Saturday 8 August 2009

Vestas UK chief says Britain must speed up windfarm construction

Rob Sauven, managing director of Vestas Technology UK, says turbine manufacturers are at disadvantage compared with those in China and Spain
Tim Webb
guardian.co.uk, Friday 7 August 2009 14.25 BST
Wind turbine manufacturing will not return to the Isle of Wight before 2015 because the UK is not building windfarms quickly enough to justify it, according to a senior Vestas executive.
Speaking exclusively to the Guardian, the executive, from a UK division of the Danish-based turbine manufacturer, pointed out that other countries, such as China and Spain, require windfarms built there to use locally made components. Had such rules existed in the UK, Vestas's Isle of Wight factory – the only turbine plant in England – would have been saved from closure.
Workers were evicted from the factory today after a protest sit-in.
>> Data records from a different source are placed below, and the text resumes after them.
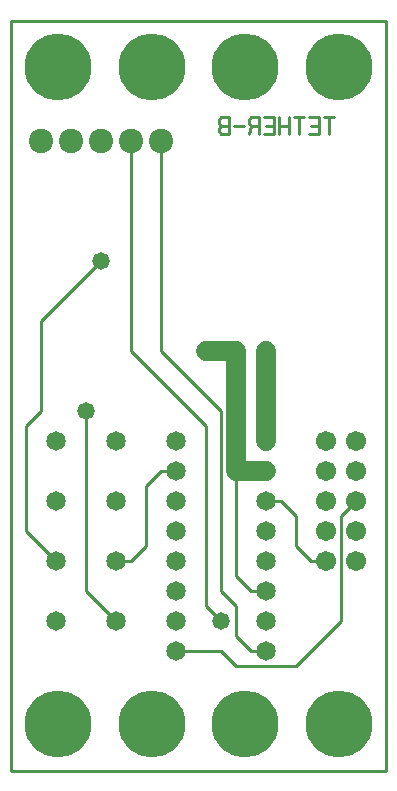
<source format=gbl>
%MOIN*%
%FSLAX25Y25*%
G04 D10 used for Character Trace; *
G04     Circle (OD=.01000) (No hole)*
G04 D11 used for Power Trace; *
G04     Circle (OD=.06700) (No hole)*
G04 D12 used for Signal Trace; *
G04     Circle (OD=.01100) (No hole)*
G04 D13 used for Via; *
G04     Circle (OD=.05800) (Round. Hole ID=.02800)*
G04 D14 used for Component hole; *
G04     Circle (OD=.06500) (Round. Hole ID=.03500)*
G04 D15 used for Component hole; *
G04     Circle (OD=.06700) (Round. Hole ID=.04300)*
G04 D16 used for Component hole; *
G04     Circle (OD=.08100) (Round. Hole ID=.05100)*
G04 D17 used for Component hole; *
G04     Circle (OD=.08900) (Round. Hole ID=.05900)*
G04 D18 used for Component hole; *
G04     Circle (OD=.11300) (Round. Hole ID=.08300)*
G04 D19 used for Component hole; *
G04     Circle (OD=.16000) (Round. Hole ID=.13000)*
G04 D20 used for Component hole; *
G04     Circle (OD=.18300) (Round. Hole ID=.15300)*
G04 D21 used for Component hole; *
G04     Circle (OD=.22291) (Round. Hole ID=.19291)*
%ADD10C,.01000*%
%ADD11C,.06700*%
%ADD12C,.01100*%
%ADD13C,.05800*%
%ADD14C,.06500*%
%ADD15C,.06700*%
%ADD16C,.08100*%
%ADD17C,.08900*%
%ADD18C,.11300*%
%ADD19C,.16000*%
%ADD20C,.18300*%
%ADD21C,.22291*%
%IPPOS*%
%LPD*%
G90*X0Y0D02*D21*X15625Y15625D03*X46875D03*D14*    
X35000Y50000D03*D12*X25000Y60000D01*Y120000D01*   
D13*D03*D14*X35000Y110000D03*X15000D03*D12*       
X5000Y115000D02*X10000Y120000D01*X5000Y80000D02*  
Y115000D01*X15000Y70000D02*X5000Y80000D01*D14*    
X15000Y70000D03*X35000Y90000D03*Y70000D03*D12*    
X40000D01*X45000Y75000D01*Y95000D01*              
X50000Y100000D01*X55000D01*D14*D03*Y110000D03*    
Y90000D03*D12*X65000Y55000D02*Y115000D01*         
X70000Y50000D02*X65000Y55000D01*D13*              
X70000Y50000D03*D12*X80000Y40000D02*              
X75000Y45000D01*X80000Y40000D02*X85000D01*D14*D03*
D12*X75000Y35000D02*X95000D01*X75000D02*          
X70000Y40000D01*X55000D01*D14*D03*Y50000D03*D12*  
X75000Y55000D02*X70000Y60000D01*X75000Y45000D02*  
Y55000D01*D14*X85000Y50000D03*Y60000D03*D12*      
X80000D01*X75000Y65000D01*Y100000D01*D11*         
X85000D01*D14*D03*Y110000D03*D11*Y140000D01*D14*  
D03*D11*X75000Y100000D02*Y140000D01*D14*          
X85000Y90000D03*D12*X90000D01*X95000Y85000D01*    
Y75000D01*X100000Y70000D01*X105000D01*D15*D03*    
X115000Y80000D03*Y70000D03*X105000Y80000D03*D12*  
X110000Y50000D02*Y85000D01*X95000Y35000D02*       
X110000Y50000D01*D21*X78125Y15625D03*X109375D03*  
D12*X70000Y60000D02*Y120000D01*X50000Y140000D01*  
Y210000D01*D16*D03*X40000D03*D12*Y140000D01*      
X65000Y115000D01*D11*Y140000D02*X75000D01*D14*    
X65000D03*D13*X30000Y170000D03*D12*               
X10000Y150000D01*Y120000D01*D14*X15000Y90000D03*  
X55000Y80000D03*Y70000D03*Y60000D03*              
X15000Y50000D03*X85000Y70000D03*Y80000D03*D16*    
X30000Y210000D03*X20000D03*X10000D03*D10*         
X105837Y212129D02*Y217871D01*X107511D02*          
X104163D01*X99163Y212129D02*X102511D01*Y217871D01*
X99163D01*X102511Y215000D02*X100000D01*           
X95837Y212129D02*Y217871D01*X97511D02*X94163D01*  
X92511Y212129D02*Y217871D01*X89163Y212129D02*     
Y217871D01*X92511Y215000D02*X89163D01*            
X84163Y212129D02*X87511D01*Y217871D01*X84163D01*  
X87511Y215000D02*X85000D01*X82511Y212129D02*      
Y217871D01*X80000D01*X79163Y216914D01*Y215957D01* 
X80000Y215000D01*X82511D01*X80000D02*             
X79163Y212129D01*X77511Y215000D02*X74163D01*      
X72511Y212129D02*Y217871D01*X70000D01*            
X69163Y216914D01*Y215957D01*X70000Y215000D01*     
X69163Y214043D01*Y213086D01*X70000Y212129D01*     
X72511D01*Y215000D02*X70000D01*D15*               
X105000Y90000D03*Y100000D03*Y110000D03*D12*       
X110000Y85000D02*X115000Y90000D01*D15*D03*        
Y100000D03*Y110000D03*D12*X0Y0D02*X125000D01*     
X0D02*Y250000D01*X125000D01*Y0D01*D21*            
X109375Y234375D03*X78125D03*X46875D03*X15625D03*  
M02*                                              

</source>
The decision by Vestas to close its factory on the island, with the loss of more than 600 jobs, has become symbolic of the UK's failure to develop a renewable energy industry, despite the government's much-vaunted low-carbon industrial strategy.
Vestas has said it could restart manufacturing there in the future depending on how many windfarms are built in the UK. But Rob Sauven, managing director of Vestas Technology UK, said that this was unlikely to happen before 2015.
He explained that to be economically viable, a factory making components for windfarms typically needs to have annual orders for 1 gigawatt's worth of wind capacity, enough to supply 1m homes when the wind is blowing. If Vestas had a quarter of the market to supply wind turbines in Britain, the country would need to be adding 4GW of wind capacity every year to justify the company having a manufacturing base here.
But the UK has installed fewer windfarms than most other European countries, and is not expected to be building enough until 2015 at the earliest. Last year, just 0.5GW of capacity was built.
"In the UK, the industry is expecting to add 3GW a year by 2015. That is enough to be a very interesting marketplace, as long as it continues beyond 2020," Sauven said. "But the UK market is not currently mature enough."
The Isle of Wight factory, at Newport, had been making blades for the US market. As recently as last year, Vestas had planned to switch to manufacturing for the British market. But the credit crunch, which has delayed sustainable energy projects globally, and continuing problems in getting planning permission for windfarms in the UK, scuppered the plan.
Sauven also said that UK turbine manufacturers were at a disadvantage compared with those in countries that insist that their windfarms use locally made components. In China, for example, at least 80% of components used must be made locally. In Spain and Portugal, windfarm developers must show how many jobs they will create by sourcing supplies locally in order to get planning approval for their projects.
"There is a strong political will in most countries to favour local manufacturers," he said. "There may be global fair trade laws but China gets away with it."
A few windfarm developers in the UK have offered to source their turbines domestically in an unsuccessful attempt to secure planning approval. The Guardian has learnt that, two years ago, the German turbine manufacturer REpower offered to build a factory in Scotland to supply a proposed wind project in the hope that this would win round the planning authorities.
But they took no account of the offer and REpower dropped its plan when it became clear that the developers could not guarantee the work for the factory until they received planning approval. If REpower had waited until it had secured planning permission for the windfarms before it began building the turbine factory, permission would have lapsed before it had had time to supply the turbines.
Gordon Edge, director of economics and markets at the British Wind Energy Association, said that the UK's planning regime – and the fact that most land proposed for onshore windfarms is privately, not municipally, owned (unlike sites in Portugal and Spain) – made it difficult to make the creation of jobs locally a factor in giving a project the go-ahead.
The Crown Estate, the government body that is drawing up the licences for huge offshore wind projects, has dismissed pleas from the industry to require developers to use domestically made components.
Despite the closure of the Isle of Wight factory, Sauven is optimistic about the future and is overseeing Vestas's investment in a new £50m research and development centre on the island. The company has outgrown its present R&D centre, which employs 110 people. At least 50 more engineers will be hired for the new facility, which will be built by 2011 and has received a £6m government grant to find ways of lowering the cost of producing offshore wind energy.
Sauven said that the Newport factory would still be used to "stress-test" turbines developed at the new R&D centre. The tests put turbines through the equivalent of 20 years of the strain they would typically undergo in operation.
However, the relatively small scale of the centre is in stark contrast to the grand ambitions of Lord Mandelson, the business secretary, who last month announced plans to create hundreds of thousands of jobs in Britain from the transition to a low-carbon economy.